*EXERCISE PROMPT*:
Write out the items word for word, from their start through the line containing "80: (774, 493)", including that line, and leave the pictures out of your answer.

= = = = = = =

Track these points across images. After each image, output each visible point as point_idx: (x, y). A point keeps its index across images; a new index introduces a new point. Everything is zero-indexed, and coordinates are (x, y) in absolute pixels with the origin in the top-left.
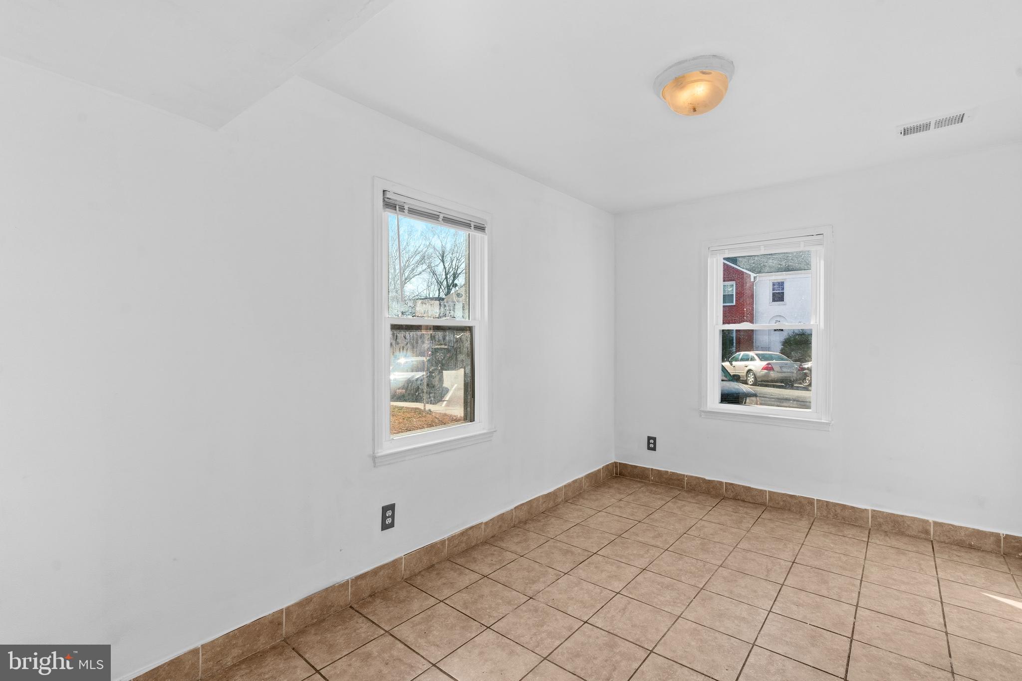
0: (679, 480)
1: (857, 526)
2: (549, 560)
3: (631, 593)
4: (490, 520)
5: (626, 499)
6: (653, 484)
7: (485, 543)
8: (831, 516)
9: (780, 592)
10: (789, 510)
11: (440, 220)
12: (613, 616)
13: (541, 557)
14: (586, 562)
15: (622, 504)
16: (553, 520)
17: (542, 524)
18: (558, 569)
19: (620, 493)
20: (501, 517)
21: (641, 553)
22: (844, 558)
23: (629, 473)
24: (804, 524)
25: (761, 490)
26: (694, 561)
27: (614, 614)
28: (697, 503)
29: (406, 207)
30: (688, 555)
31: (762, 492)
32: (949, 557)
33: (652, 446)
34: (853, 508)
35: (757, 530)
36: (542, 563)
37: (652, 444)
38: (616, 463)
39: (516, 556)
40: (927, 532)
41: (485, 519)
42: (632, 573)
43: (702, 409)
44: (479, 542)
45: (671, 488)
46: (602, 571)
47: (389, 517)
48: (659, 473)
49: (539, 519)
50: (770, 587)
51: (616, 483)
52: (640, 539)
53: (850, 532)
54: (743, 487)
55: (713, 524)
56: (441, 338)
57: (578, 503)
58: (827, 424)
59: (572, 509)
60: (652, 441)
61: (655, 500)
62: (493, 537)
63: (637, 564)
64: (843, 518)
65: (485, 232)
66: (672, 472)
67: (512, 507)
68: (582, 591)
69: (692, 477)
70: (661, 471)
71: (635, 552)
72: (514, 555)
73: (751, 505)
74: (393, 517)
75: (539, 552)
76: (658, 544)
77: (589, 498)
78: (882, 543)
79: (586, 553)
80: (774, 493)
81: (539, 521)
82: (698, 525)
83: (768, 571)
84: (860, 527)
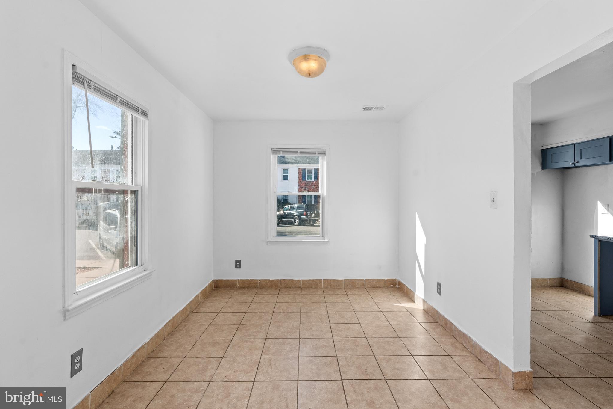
0: (255, 283)
1: (339, 288)
2: (206, 353)
3: (267, 354)
4: (151, 339)
5: (230, 301)
6: (240, 289)
7: (149, 358)
8: (329, 286)
9: (331, 327)
10: (311, 287)
11: (118, 102)
12: (267, 371)
13: (199, 353)
14: (231, 346)
15: (229, 305)
16: (191, 326)
17: (185, 331)
18: (216, 356)
19: (224, 299)
20: (157, 335)
21: (259, 330)
22: (344, 304)
23: (223, 285)
24: (320, 292)
25: (299, 280)
26: (287, 325)
27: (267, 369)
28: (269, 294)
29: (92, 84)
30: (282, 323)
31: (299, 281)
32: (373, 293)
33: (238, 266)
34: (338, 280)
35: (304, 301)
36: (202, 356)
37: (238, 264)
38: (214, 280)
39: (181, 359)
40: (363, 285)
41: (147, 340)
42: (261, 343)
43: (268, 240)
44: (144, 359)
45: (252, 289)
46: (244, 348)
47: (77, 363)
48: (243, 281)
49: (181, 328)
50: (326, 327)
51: (217, 293)
52: (253, 322)
53: (339, 291)
54: (290, 280)
55: (284, 303)
56: (115, 200)
57: (201, 311)
58: (327, 241)
59: (199, 316)
60: (238, 263)
61: (247, 297)
62: (152, 352)
63: (260, 337)
64: (334, 286)
65: (147, 118)
66: (251, 280)
67: (163, 325)
68: (240, 364)
69: (262, 280)
70: (244, 280)
71: (255, 330)
72: (178, 359)
73: (294, 289)
74: (80, 362)
75: (196, 350)
76: (264, 322)
77: (206, 306)
78: (351, 294)
79: (227, 341)
80: (304, 280)
81: (182, 330)
82: (277, 306)
83: (321, 319)
84: (340, 288)
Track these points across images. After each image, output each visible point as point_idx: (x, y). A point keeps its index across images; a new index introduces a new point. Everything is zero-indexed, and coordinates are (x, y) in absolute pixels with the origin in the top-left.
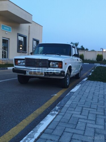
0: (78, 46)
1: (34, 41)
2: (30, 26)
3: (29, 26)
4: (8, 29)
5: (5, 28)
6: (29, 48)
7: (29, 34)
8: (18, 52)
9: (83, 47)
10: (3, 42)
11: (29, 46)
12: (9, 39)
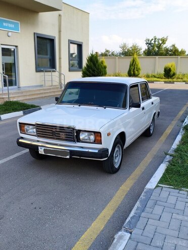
0: (167, 42)
1: (71, 45)
2: (62, 14)
3: (60, 15)
4: (12, 26)
5: (4, 24)
6: (62, 60)
7: (60, 31)
8: (37, 71)
9: (176, 46)
10: (3, 55)
11: (62, 57)
12: (16, 46)
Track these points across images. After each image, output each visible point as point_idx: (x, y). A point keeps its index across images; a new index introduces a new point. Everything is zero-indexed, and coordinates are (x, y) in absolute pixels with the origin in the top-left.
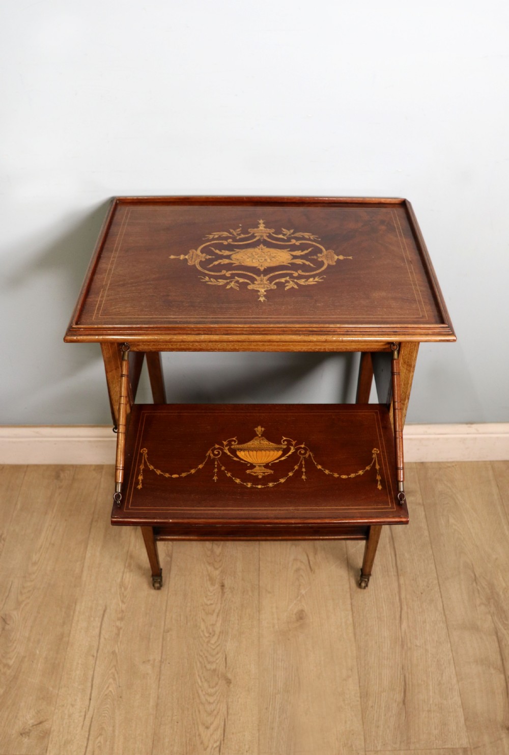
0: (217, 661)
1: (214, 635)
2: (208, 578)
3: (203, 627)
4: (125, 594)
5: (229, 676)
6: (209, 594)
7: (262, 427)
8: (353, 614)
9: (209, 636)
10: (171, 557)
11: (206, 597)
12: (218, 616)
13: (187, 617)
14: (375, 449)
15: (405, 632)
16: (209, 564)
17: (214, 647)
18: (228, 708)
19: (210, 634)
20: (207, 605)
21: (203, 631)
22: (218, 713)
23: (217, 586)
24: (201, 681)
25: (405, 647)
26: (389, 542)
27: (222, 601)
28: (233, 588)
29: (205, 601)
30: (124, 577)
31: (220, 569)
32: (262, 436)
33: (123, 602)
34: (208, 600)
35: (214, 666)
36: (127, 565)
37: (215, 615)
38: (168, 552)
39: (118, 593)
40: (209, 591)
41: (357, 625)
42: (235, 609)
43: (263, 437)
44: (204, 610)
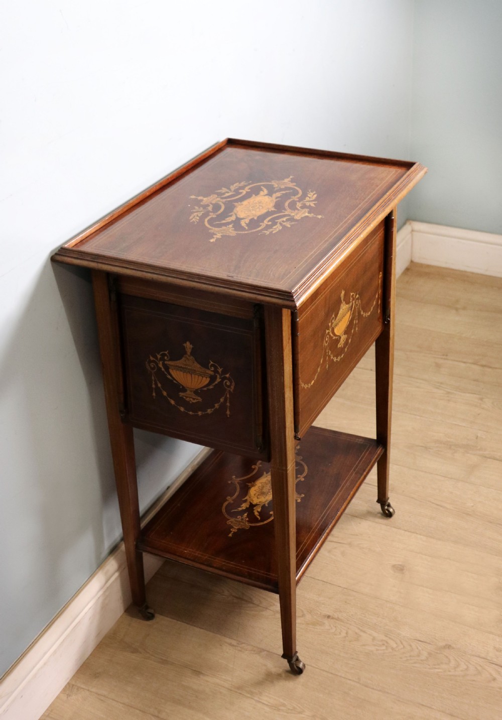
0: (420, 648)
1: (387, 642)
2: (311, 626)
3: (371, 648)
4: (291, 708)
5: (442, 644)
6: (333, 630)
9: (386, 647)
10: (264, 650)
11: (335, 635)
12: (364, 632)
13: (352, 658)
17: (402, 647)
18: (479, 657)
19: (384, 644)
20: (345, 637)
21: (377, 650)
22: (480, 666)
23: (326, 621)
24: (438, 668)
27: (346, 623)
28: (336, 609)
29: (340, 637)
30: (267, 703)
31: (305, 613)
33: (300, 713)
34: (340, 634)
35: (425, 654)
36: (249, 695)
37: (362, 634)
38: (254, 651)
39: (285, 714)
40: (329, 630)
42: (363, 615)
44: (350, 641)
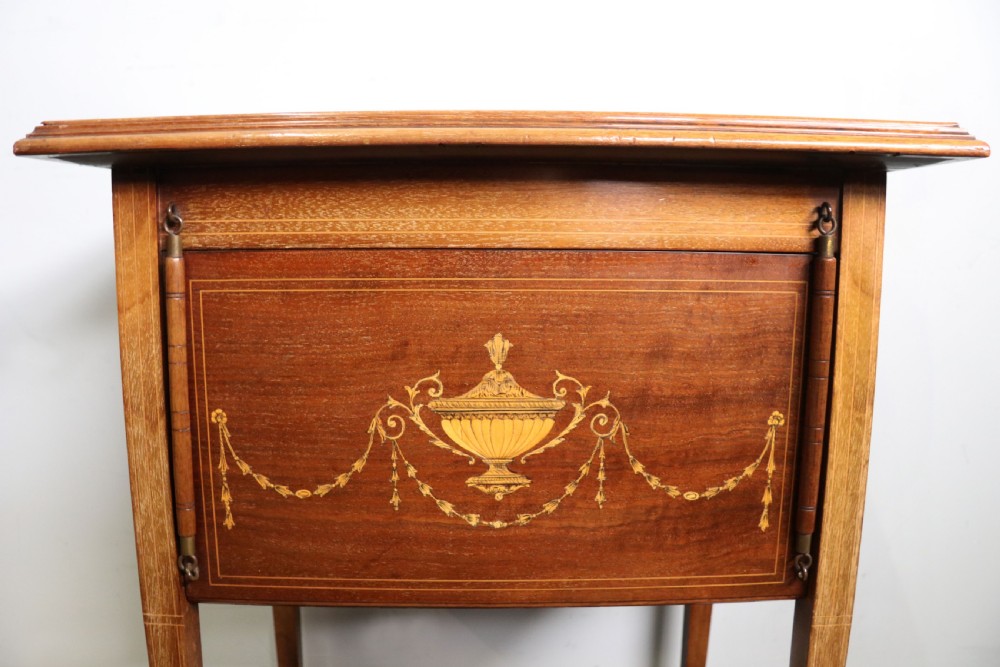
7: (503, 340)
14: (776, 413)
32: (505, 367)
43: (508, 375)
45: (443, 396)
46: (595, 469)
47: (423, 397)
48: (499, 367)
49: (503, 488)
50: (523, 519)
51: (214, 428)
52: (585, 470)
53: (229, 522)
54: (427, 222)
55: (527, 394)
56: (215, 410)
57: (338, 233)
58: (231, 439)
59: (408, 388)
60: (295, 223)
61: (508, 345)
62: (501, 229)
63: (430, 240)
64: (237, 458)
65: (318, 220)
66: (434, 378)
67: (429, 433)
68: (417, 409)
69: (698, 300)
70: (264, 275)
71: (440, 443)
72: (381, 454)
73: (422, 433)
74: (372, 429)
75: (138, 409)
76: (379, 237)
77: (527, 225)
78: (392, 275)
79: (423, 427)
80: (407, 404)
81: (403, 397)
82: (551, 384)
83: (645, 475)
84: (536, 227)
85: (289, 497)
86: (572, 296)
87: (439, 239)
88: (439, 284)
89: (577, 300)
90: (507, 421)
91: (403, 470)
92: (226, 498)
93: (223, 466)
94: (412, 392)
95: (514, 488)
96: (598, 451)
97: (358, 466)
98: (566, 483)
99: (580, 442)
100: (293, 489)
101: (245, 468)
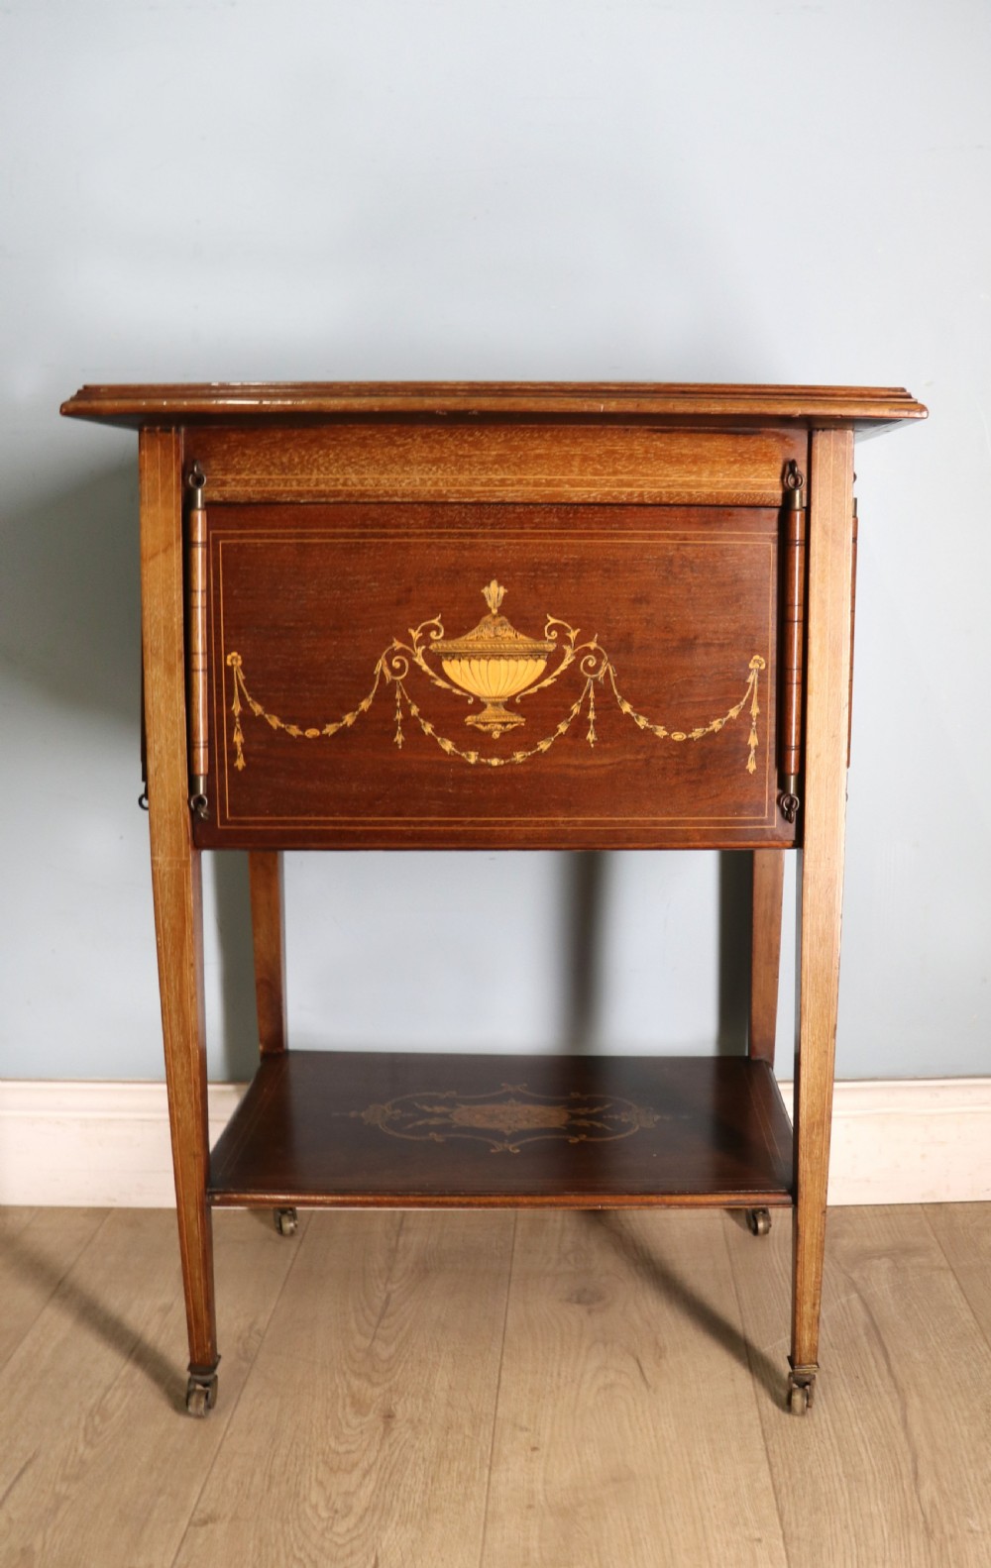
1: (345, 1516)
2: (348, 1401)
3: (315, 1496)
4: (100, 1430)
6: (346, 1431)
7: (499, 586)
8: (771, 1470)
9: (331, 1518)
10: (252, 1362)
11: (337, 1438)
12: (366, 1475)
13: (272, 1476)
15: (933, 1505)
16: (358, 1375)
17: (340, 1541)
19: (336, 1512)
20: (338, 1453)
21: (315, 1507)
23: (373, 1417)
25: (937, 1534)
26: (866, 1334)
27: (382, 1444)
28: (419, 1420)
29: (333, 1444)
30: (108, 1397)
31: (387, 1386)
32: (501, 611)
33: (90, 1442)
34: (343, 1443)
36: (122, 1374)
37: (358, 1472)
40: (348, 1425)
41: (784, 1490)
42: (420, 1461)
43: (503, 619)
44: (326, 1463)
45: (443, 638)
46: (585, 709)
47: (425, 640)
48: (495, 611)
49: (499, 726)
50: (519, 757)
51: (229, 670)
52: (576, 709)
53: (240, 763)
54: (430, 479)
55: (521, 637)
56: (230, 653)
57: (349, 488)
58: (244, 681)
59: (411, 631)
60: (309, 480)
61: (502, 591)
62: (496, 486)
63: (432, 495)
64: (249, 699)
65: (331, 476)
66: (436, 621)
67: (431, 673)
68: (420, 651)
69: (678, 549)
70: (280, 527)
71: (440, 683)
72: (386, 693)
73: (425, 674)
74: (378, 669)
75: (157, 652)
76: (386, 492)
77: (520, 482)
78: (397, 526)
79: (425, 668)
80: (411, 646)
81: (408, 640)
82: (543, 627)
83: (633, 714)
84: (528, 484)
85: (299, 736)
86: (561, 545)
87: (439, 493)
88: (441, 535)
89: (565, 549)
90: (503, 662)
91: (406, 709)
92: (238, 738)
93: (237, 708)
94: (415, 635)
95: (509, 727)
96: (589, 691)
97: (365, 705)
98: (560, 722)
99: (571, 682)
100: (303, 728)
101: (258, 709)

= = = = = = =

*REPLY TO THE EXERCISE*:
Track these points across images. After each image, output each visible point as point_idx: (x, y). A point keeps its index across images; a new index introduces a new point. Everything is zero-indexed, and coordinates are (x, y) in absolute pixels with the origin in the top-left.
0: (679, 480)
1: (857, 526)
2: (549, 560)
3: (631, 593)
4: (490, 520)
5: (626, 499)
6: (653, 484)
7: (485, 543)
8: (831, 516)
9: (780, 592)
10: (789, 510)
11: (440, 220)
12: (613, 616)
13: (541, 557)
14: (586, 562)
15: (622, 504)
16: (553, 520)
17: (542, 524)
18: (558, 569)
19: (620, 493)
20: (501, 517)
21: (641, 553)
22: (844, 558)
23: (629, 473)
24: (804, 524)
25: (761, 490)
26: (694, 561)
27: (614, 614)
28: (697, 503)
29: (406, 207)
30: (688, 555)
31: (762, 492)
32: (949, 557)
33: (652, 446)
34: (853, 508)
35: (757, 530)
36: (542, 563)
37: (652, 444)
38: (616, 463)
39: (516, 556)
40: (927, 532)
41: (485, 519)
42: (632, 573)
43: (702, 409)
44: (479, 542)
45: (671, 488)
46: (602, 571)
47: (389, 517)
48: (659, 473)
49: (539, 519)
50: (770, 587)
51: (616, 483)
52: (640, 539)
53: (850, 532)
54: (743, 487)
55: (713, 524)
56: (441, 338)
57: (578, 503)
58: (827, 424)
59: (572, 509)
60: (652, 441)
61: (655, 500)
62: (493, 537)
63: (637, 564)
64: (843, 518)
65: (485, 232)
66: (672, 472)
67: (512, 507)
68: (582, 591)
69: (692, 477)
70: (661, 471)
71: (635, 552)
72: (514, 555)
73: (751, 505)
74: (393, 517)
75: (539, 552)
76: (658, 544)
77: (589, 498)
78: (882, 543)
79: (586, 553)
80: (774, 493)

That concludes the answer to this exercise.